### Extrait du document
■ ■ ■
Hanaa Ouassim dévoile les interstices de sa Vie de star

Les interstices de la vie, ces moments où, en quête de sensations fortes, même sans posséder quoi que ce soit, on ressent l’impression d’avoir tout. Inconscience pour certain, précieuse liberté pour d’autres, il arrive parfois qu’on se forge délibérément une vie de star. Lors de son concert à Marseille, nous avons eu l’occasion de rencontrer Hanaa Ouassim pour discuter de la sortie de son premier album La vie de star, paru le 2 février dernier.

Photo : Clara Cassero

Dans l’attente, le public sagement assis au Théâtre de l’Œuvre est prêt pour Hanaa Ouassim, qui sort de la pénombre pour partager avec humour et poésie ses souvenirs, aventures et fragments de son parcours qui ont nourri sa musique, mêlant habilement des influences allant du raï au clubbing, en passant par les percussions traditionnelles jusqu’au références d’Internet.

LFB : Salut Hanaa, on sort de ton concert à Marseille, ton album va paraitre dans une semaine (ndlr : interview réalisée le 27 janvier). Comment tu te sens ? 

Hanaa : Bien, un peu déboussolée. Mais c’est du bon “déboussolage”. Quand il y a beaucoup de place à la créativité dans ta vie d’un seul coup, quand tu dois préparer une fête ou quand tu sors un album, ça t’enlève un peu du réel et après la vie recommence. Et le réel revient interrompre le discours poétique. Là, je suis encore dans le discours poétique. 

LFB :  Tu as commencé ton concert avec ma chanson préférée, qui est celle avec laquelle je t’ai découverte, KAMANJA ICE. Je ne sais pas si tu vises un public en particulier, mais moi qui n’ai pas l’habitude d’écouter des sonorités comme les tiennes, j’ai été directement touchée par ta musique.

Hanaa : C’est ça qui est bien avec l’équipe avec laquelle je travaille, je n’ai pas de public à viser. J’ai carte blanche. Comme tu le fais spécialement pour personne, même si ça ne touche pas beaucoup de monde, ceux que ça touche, c’est vraiment à fond.

Si j’entends un morceau de quelqu’un, ce qui m’intéresse c’est de savoir qu’il a eu besoin de le faire. C’est pour ça que les trucs de l’intelligence artificielle, cela ne marchera jamais. Ça ne te fera pas une chanson d’amour très belle qui te mettra les larmes, parce que derrière il n’y a pas eu toutes les aspérités du mec qui a eu besoin de le faire. Il y a des défauts dans mon album, des petits souffles. Des fois des mélodies qui sont très simples, ça se répète beaucoup, c’est hypnotique. Je suis percussionniste à la base, dans des mariages et j’ai ce truc de répétition, de transe que j’ai retrouvé dans le clubbing, que je voulais ramener sur scène. 

LFB : Quel regard portes tu sur ta musique, comment as-tu essayé de la travailler ?
■ ■ ■
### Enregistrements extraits
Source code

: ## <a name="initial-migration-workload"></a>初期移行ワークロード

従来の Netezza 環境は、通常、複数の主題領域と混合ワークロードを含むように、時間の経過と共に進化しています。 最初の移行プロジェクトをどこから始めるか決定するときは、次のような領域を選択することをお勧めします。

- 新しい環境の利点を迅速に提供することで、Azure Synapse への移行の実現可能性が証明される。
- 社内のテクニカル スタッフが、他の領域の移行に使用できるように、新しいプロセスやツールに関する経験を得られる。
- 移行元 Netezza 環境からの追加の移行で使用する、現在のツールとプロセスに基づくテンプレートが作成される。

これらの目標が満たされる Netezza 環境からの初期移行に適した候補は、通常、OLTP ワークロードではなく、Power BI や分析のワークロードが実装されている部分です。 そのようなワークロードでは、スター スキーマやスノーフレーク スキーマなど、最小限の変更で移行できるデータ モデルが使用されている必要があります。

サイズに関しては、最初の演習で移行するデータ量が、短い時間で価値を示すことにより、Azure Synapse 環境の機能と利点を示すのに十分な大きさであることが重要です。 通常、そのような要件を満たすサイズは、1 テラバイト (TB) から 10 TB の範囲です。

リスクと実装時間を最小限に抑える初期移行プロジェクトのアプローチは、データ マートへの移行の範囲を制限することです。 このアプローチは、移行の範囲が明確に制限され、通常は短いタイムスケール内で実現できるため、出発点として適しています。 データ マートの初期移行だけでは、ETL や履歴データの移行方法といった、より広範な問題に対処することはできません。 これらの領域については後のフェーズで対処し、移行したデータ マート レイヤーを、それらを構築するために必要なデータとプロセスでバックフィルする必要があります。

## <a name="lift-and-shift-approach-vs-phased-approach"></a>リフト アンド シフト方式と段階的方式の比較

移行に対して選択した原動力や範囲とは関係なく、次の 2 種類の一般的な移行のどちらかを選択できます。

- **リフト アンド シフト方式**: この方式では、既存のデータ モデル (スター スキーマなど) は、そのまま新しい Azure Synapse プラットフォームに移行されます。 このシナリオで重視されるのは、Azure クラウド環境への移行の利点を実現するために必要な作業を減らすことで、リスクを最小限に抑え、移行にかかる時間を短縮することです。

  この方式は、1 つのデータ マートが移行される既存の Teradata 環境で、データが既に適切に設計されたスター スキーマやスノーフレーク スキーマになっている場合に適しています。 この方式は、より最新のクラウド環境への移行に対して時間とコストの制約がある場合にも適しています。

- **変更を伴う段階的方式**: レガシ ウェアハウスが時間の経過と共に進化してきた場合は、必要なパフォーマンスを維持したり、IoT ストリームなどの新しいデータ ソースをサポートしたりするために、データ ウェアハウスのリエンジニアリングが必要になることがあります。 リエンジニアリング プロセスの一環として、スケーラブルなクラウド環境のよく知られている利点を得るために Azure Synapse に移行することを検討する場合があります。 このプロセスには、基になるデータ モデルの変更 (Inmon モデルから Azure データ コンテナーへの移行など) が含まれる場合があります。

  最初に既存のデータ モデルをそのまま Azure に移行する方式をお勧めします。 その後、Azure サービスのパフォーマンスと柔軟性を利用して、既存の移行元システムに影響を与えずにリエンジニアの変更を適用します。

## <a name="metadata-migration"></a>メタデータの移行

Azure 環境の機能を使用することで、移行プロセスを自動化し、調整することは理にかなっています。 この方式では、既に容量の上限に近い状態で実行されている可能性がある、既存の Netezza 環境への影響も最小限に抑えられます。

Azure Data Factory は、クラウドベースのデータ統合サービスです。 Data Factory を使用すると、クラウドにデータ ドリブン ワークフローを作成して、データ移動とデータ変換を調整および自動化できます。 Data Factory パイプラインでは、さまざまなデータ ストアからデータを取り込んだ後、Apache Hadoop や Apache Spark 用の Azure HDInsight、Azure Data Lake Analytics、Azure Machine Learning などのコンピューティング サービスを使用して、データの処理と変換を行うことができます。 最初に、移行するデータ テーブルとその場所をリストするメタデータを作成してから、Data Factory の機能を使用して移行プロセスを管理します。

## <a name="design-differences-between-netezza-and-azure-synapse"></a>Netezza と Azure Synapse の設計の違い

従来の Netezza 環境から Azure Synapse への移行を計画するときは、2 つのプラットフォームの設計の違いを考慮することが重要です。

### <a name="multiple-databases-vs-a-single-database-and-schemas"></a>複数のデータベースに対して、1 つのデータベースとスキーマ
■ ■ ■
### Consignes
**a.** Dans l'entretien, quel est le titre du premier album de Hanaa Ouassim ?
**b.** Renvoyez à l'identique, s'il vous plaît, les lignes des enregistrements depuis celle qui contient « Azure Data Factory » jusqu'à la fin des enregistrements, ces deux bornes comprises.
Le texte et les enregistrements proviennent de sources distinctes.

### Réponses dans l'ordre
**a.** La vie de star.

**b.**
Azure Data Factory は、クラウドベースのデータ統合サービスです。 Data Factory を使用すると、クラウドにデータ ドリブン ワークフローを作成して、データ移動とデータ変換を調整および自動化できます。 Data Factory パイプラインでは、さまざまなデータ ストアからデータを取り込んだ後、Apache Hadoop や Apache Spark 用の Azure HDInsight、Azure Data Lake Analytics、Azure Machine Learning などのコンピューティング サービスを使用して、データの処理と変換を行うことができます。 最初に、移行するデータ テーブルとその場所をリストするメタデータを作成してから、Data Factory の機能を使用して移行プロセスを管理します。

## <a name="design-differences-between-netezza-and-azure-synapse"></a>Netezza と Azure Synapse の設計の違い

従来の Netezza 環境から Azure Synapse への移行を計画するときは、2 つのプラットフォームの設計の違いを考慮することが重要です。

### <a name="multiple-databases-vs-a-single-database-and-schemas"></a>複数のデータベースに対して、1 つのデータベースとスキーマ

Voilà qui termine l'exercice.